As a visual piece, Pan’s parallels two opposing worlds — the fantasy realm in Ofelia’s world and the oppressive environment in the home of the fascist captain. Since he is to be Ofelia’s new father, and because she is so scared of him, of losing her mother — her imaginary world springs to life, which is my take (up for debate). To illustrate this, del Toro matched recurring objects in both worlds through the little details, like the key, like the knife, like the doors, like the dining room of the ‘Pale Man’ being exactly the same symmetry as the dining room of the fascist. If you see it again you’ll see that the banquet in both instances is exactly the same. The guy sitting at the head of the table with the all of the food laid out, that it’s the same size in both, with the chimney behind him.”

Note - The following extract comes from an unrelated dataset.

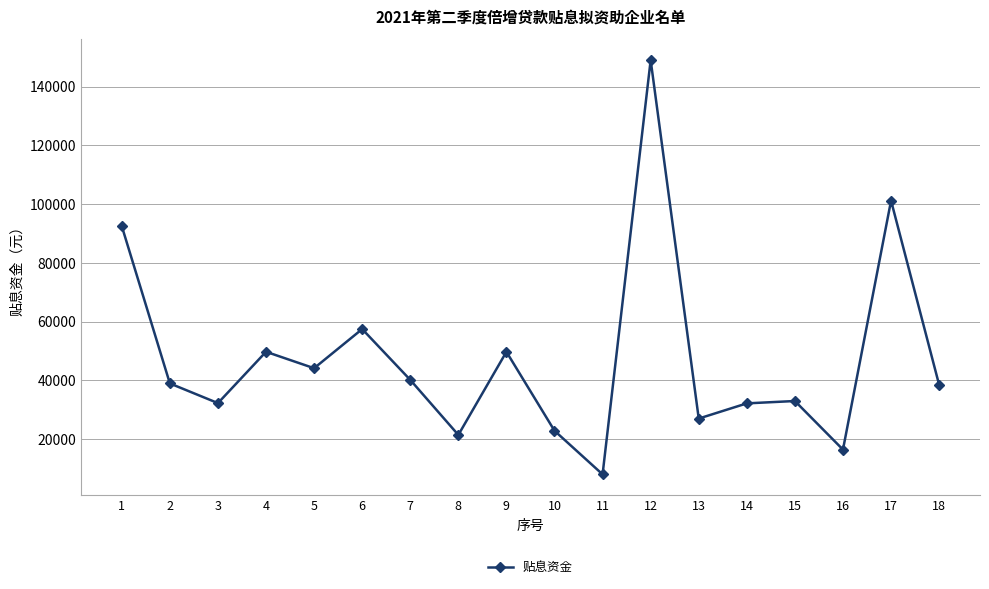

What is the minimum value shown in the chart?

7995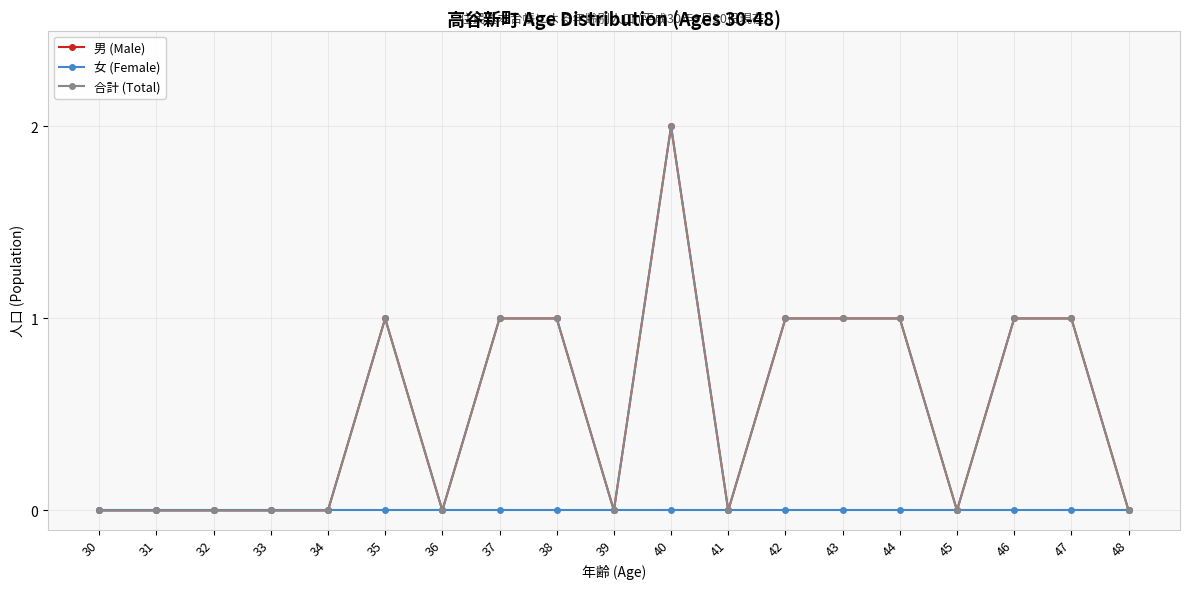

Rank the series by their maximum value, from lowest to highest.

女 (Female), 男 (Male), 合計 (Total)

Guided by a faun, who may or may not be Pan himself, Ofelia is given tasks to complete in order that she take her rightful place as princess in the Labyrinth. But del Toro believes that the key to spiritual salvation is not obedience.

“It’s a matter of creating a fairy tale that is in favor of disobedience — obedience disguised as blind patriotism is often invoked for the worst causes. It’s at a time when we are supposed to be better people by not questioning anything and in reality we are better people by doing it.”

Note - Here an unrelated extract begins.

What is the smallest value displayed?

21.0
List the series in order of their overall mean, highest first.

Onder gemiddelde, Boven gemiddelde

Del Toro believes that how you interpret the ending of the film works like a mirror test; it tells you more than you need to know about your belief system. “I know which side of the fence I stand on,” he says. “When you see the movie, even if you see it with two, three different people, you get mixed reactions to the last ten minutes. People say it’s all in her head or it’s all real.”

But del Toro believes that we all have our own invented belief systems we adhere to, like the concept of time, or doing our taxes ” these are ideologies that are mutually agreed upon but they aren’t, literally, reality. “You are faced with the option of not believing what lives inside you and buying into dreams are far cheaper and a bad imitation of magic,” he says. “People argue when you’re growing up. “When you’re a kid, everybody argues against you keeping childish concerns and then you contemplate the world of politics and religion and you wonder what those are there for, if organized politics and organized religion are not childish concerns of imaginary boundaries and imaginary friends badgering each other. When I see religious wars I just wonder whose imaginary friend is stronger.”

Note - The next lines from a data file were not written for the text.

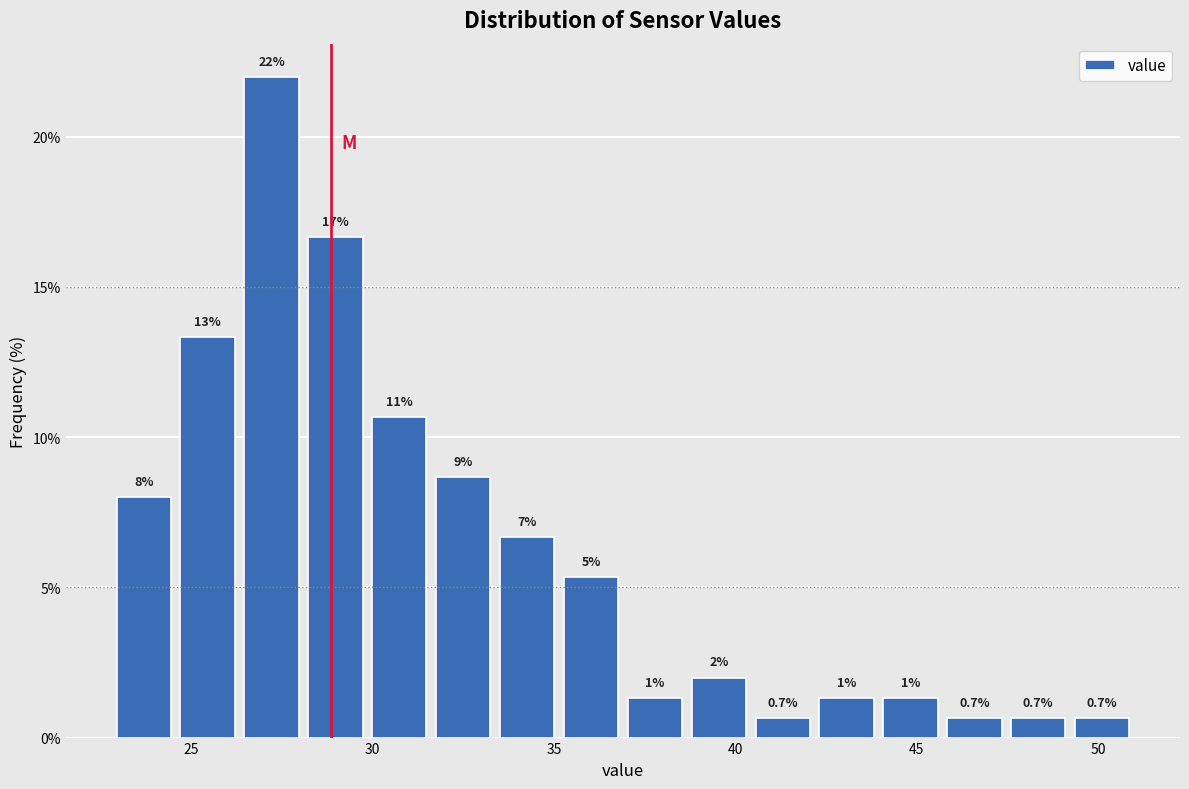

Around what value on the x-axis is the tallest bar? Give the approximate position of its centre, as read against the axis.

27.0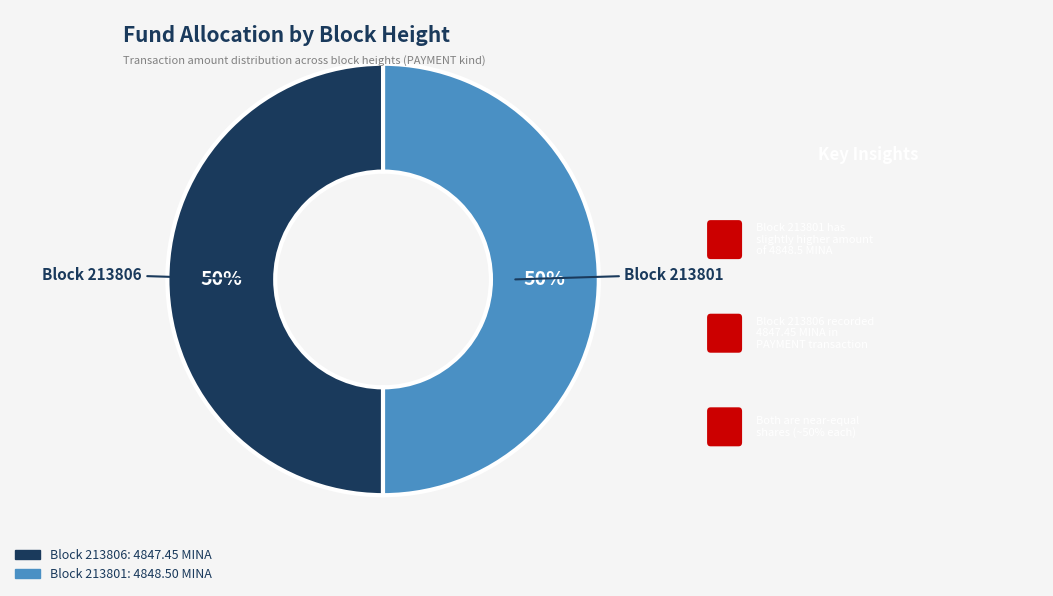

Which category accounts for the majority?

213801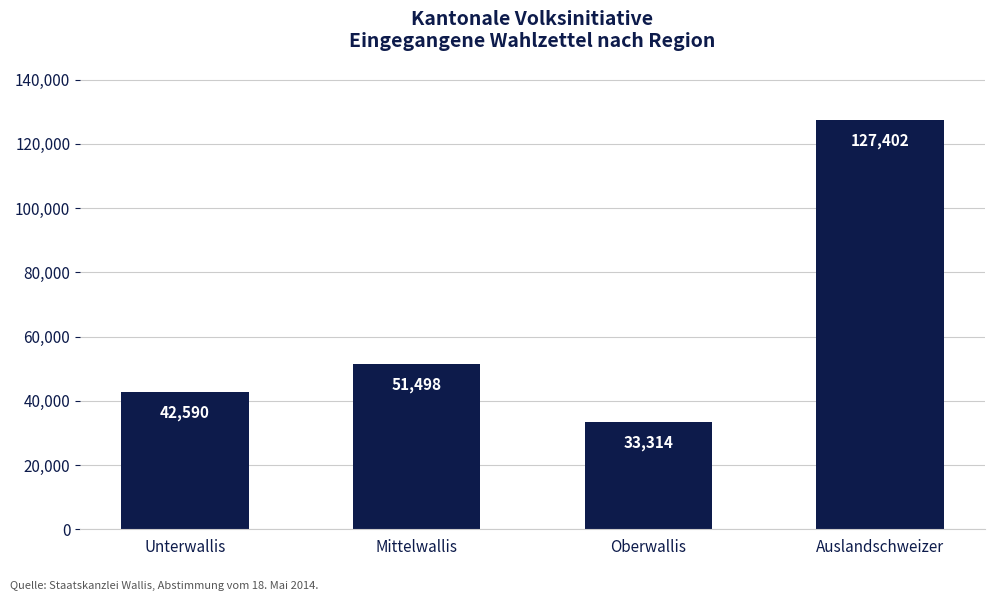

Reading left to right, transcribe all the data shown in this chart.

42590	51498	33314	127402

Although del Toro was telling his own story, to a degree, with Ofelia the embodiment of his own inner world as a child, the story was difficult for him to write. Eventually he got what he wanted to say in the first ten pages and the movie was all there from that point on. To talk about the image he locked into would spoil the movie and no one wants to do that. But it amounts to the idea of rebirth, of personal choices.

“We all go through that moment in life when you put your toys away and you leave the fairy tales on the shelf and never open them again.” In writing “Pan’s Labyrinth,” del Toro has opened up a treasure chest of ideas and ways of looking back and perhaps digging back up the imaginary world we once drew upon to take us away.